OU chapter of NCCHS hosted Taiwan Week to promote cultural awareness


Anna Drumm

OU’s NCCHS hosted a Taiwan Week for the fourth time on campus.

Rachel Yim, Science & Technology Reporter

The Oakland University chapter of the National Collegiate Chinese Honor Society (NCCHS) marks the first of its kind in Michigan.

Founded by OU associate professor of Chinese Hsiang-Hua Chang in 2016, the OU chapter of the NCCHS recognizes the outstanding academic achievement of college students in learning Chinese as a second language, encourages their continued learning of Chinese and promotes Chinese language, literature and culture in the U.S.

To increase the visibility of Taiwan, which is a key player in the world, but is often being neglected or misunderstood due to political reasons, OU’s NCCHS hosted a Taiwan Week for the fourth time on campus.

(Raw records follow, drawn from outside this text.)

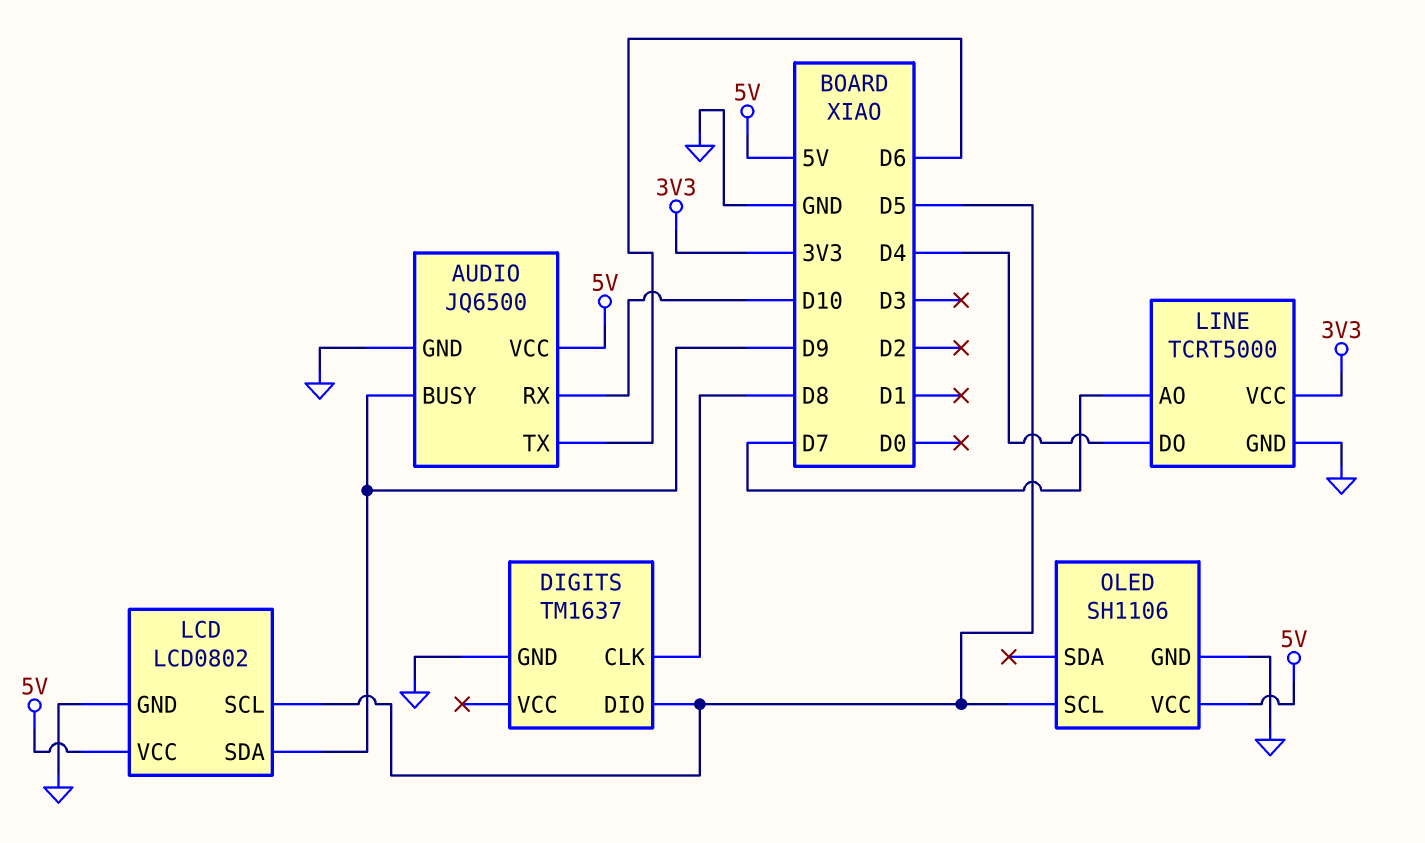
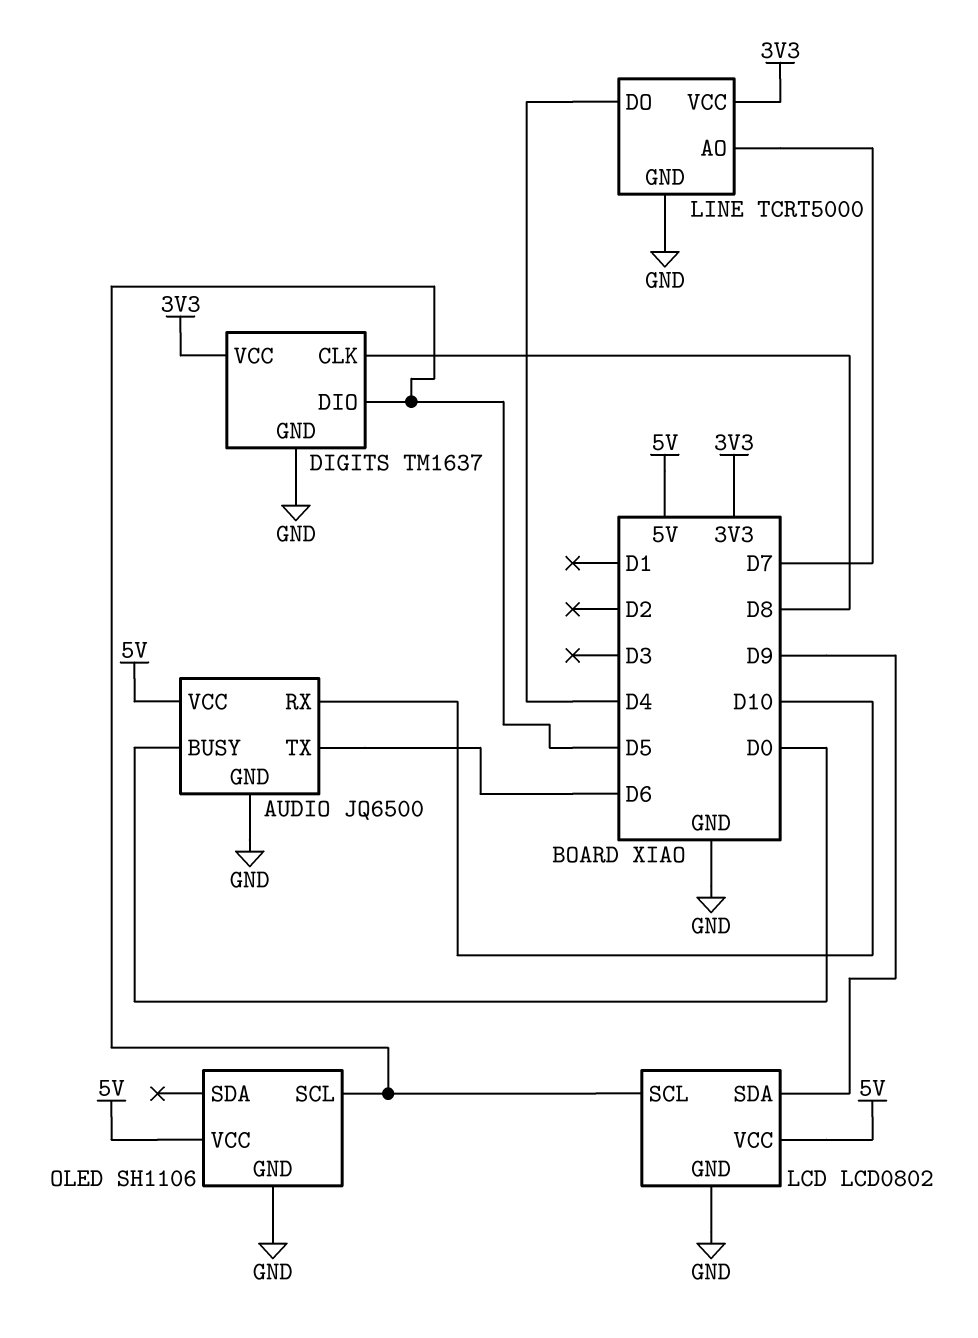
AUDIO pin BUSY: D9 -> D0
DIGITS pin VCC: none -> 3V3

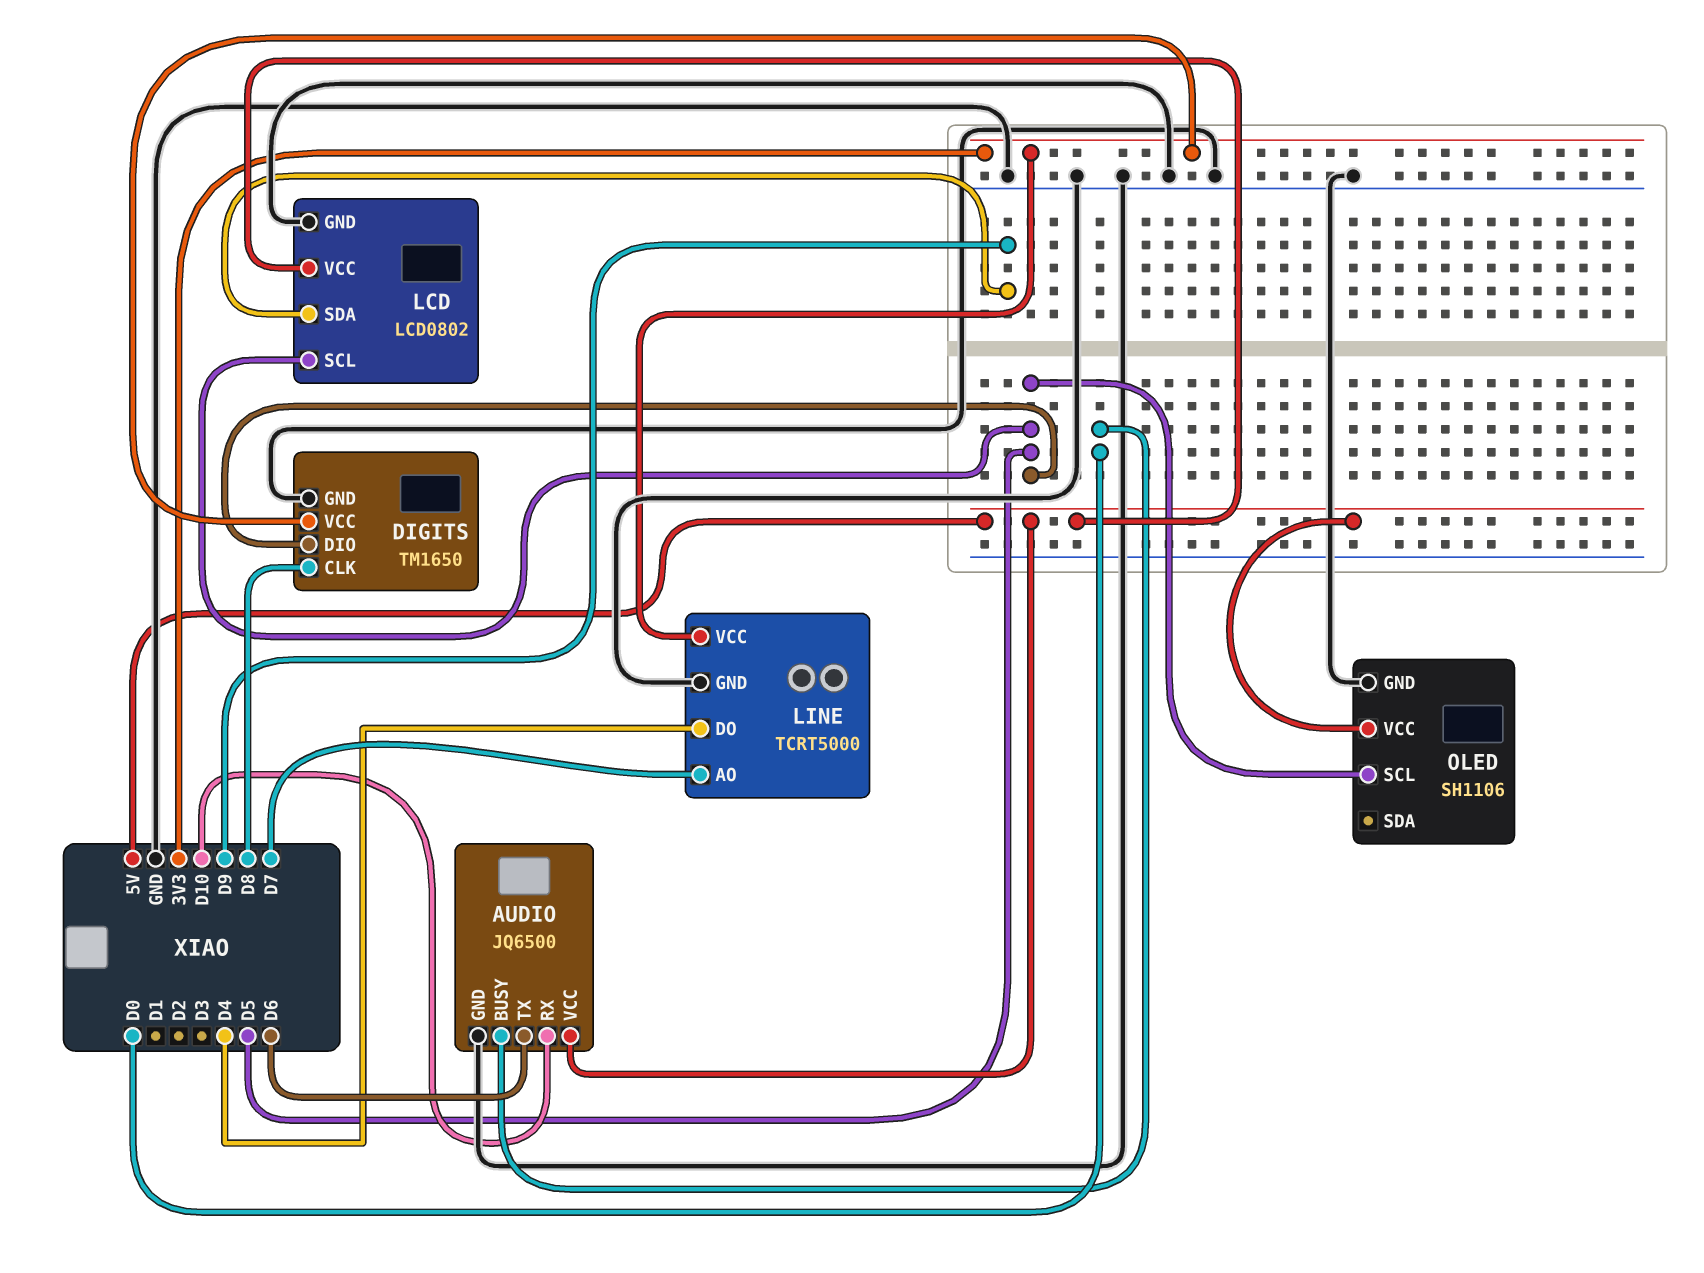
DIGITS: TM1637 -> TM1650

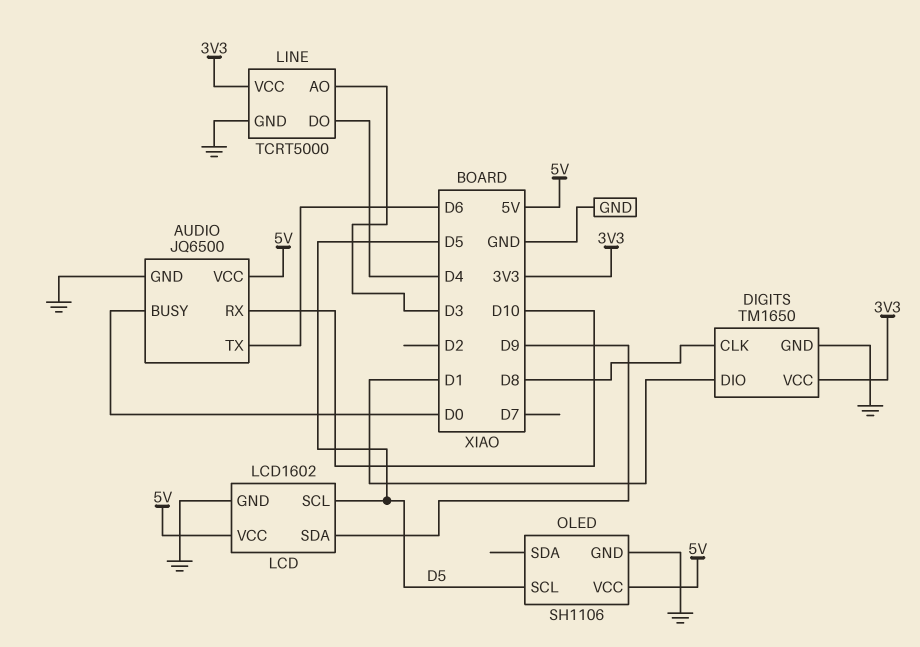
DIGITS pin DIO: D5 -> D1
LCD: LCD0802 -> LCD1602
LINE pin AO: D7 -> D3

Taiwan is about 1/6th the size of Michigan, which is about the size of Maryland. This small country, however, according to data presented by an article from worldstopexport.com, ranked #10 trading partner of the U.S. and #21 largest economy in the world.

Chang has been the only full-time Chinese faculty at OU for nine years. During her time at OU, she has always looked for a variety of opportunities to grow her students and the Chinese program at OU.

“When I learned about the creation of this new national honor society, I immediately wanted to be part of it,” Chang said. “Founding and advising this club undoubtedly requires lots of my time and it’s truly not part of my job requirement to do it.  But I deeply care about my students and I believe “only when I give my best, my students will do their best. Therefore, I want to bring in more opportunities to my students.”

The documentary “Sing It!” that was presented on Thursday, Oct. 14, shows an “inspiring and spirited journey of a group of aboriginal kids who found their confidence through singing,” according to the synopsis.

Another feature film, “Listen Before You Sing,” presented on Oct. 21 was special to OU as it was publicly screened at OU for the very first time in the U.S. It’s a new 2021 film that is based on the true story told in the “Sing it!” documentary. This film presented a story about a PE teacher guiding his students from an elementary school facing a crisis of being abolished due to population migration through a singing contest.

As one of the top three trading partners of the U.S., China has had a great influence in the U.S. and its citizens in many ways. In fact, the U.S. Department of State has defined Chinese as one of the most critical languages. Therefore, learning Chinese could be a huge advantage for anyone.

“I believe that Chinese language skills will help prepare OU graduates for successful and globally-minded careers,” Chang said. “I strongly encourage those who are interested in learning Chinese to take a regular Chinese course. Many of my students can tell you that learning Chinese is challenging but not as hard as they expected. As a Chinese teacher myself, my number 1 goal is to help my students learn Chinese effectively and to make the learning process enjoyable and rewarding.”

The recent Asian hate crimes where Asians were negatively impacted in different ways, proves that there still needs more awareness and embracement of Asian culture, beliefs and traditions in the U.S. One of the ways to better understand their culture could be learning their language.

“I always encourage my students to get involved and be open-minded,” she said. “[And] I hope to see more Asian representation in our Diversity, Equity and Inclusion events and initiatives, and more Asian winners of DEI awards.”

NCCHS at OU is planning on hosting an online “Chinese and English Corner” that will be open to all OU students and National Dong Hwa University in Taiwan where students from each country are paired up to connect with someone in the target culture (Chinese or English in this case) that they hope to learn.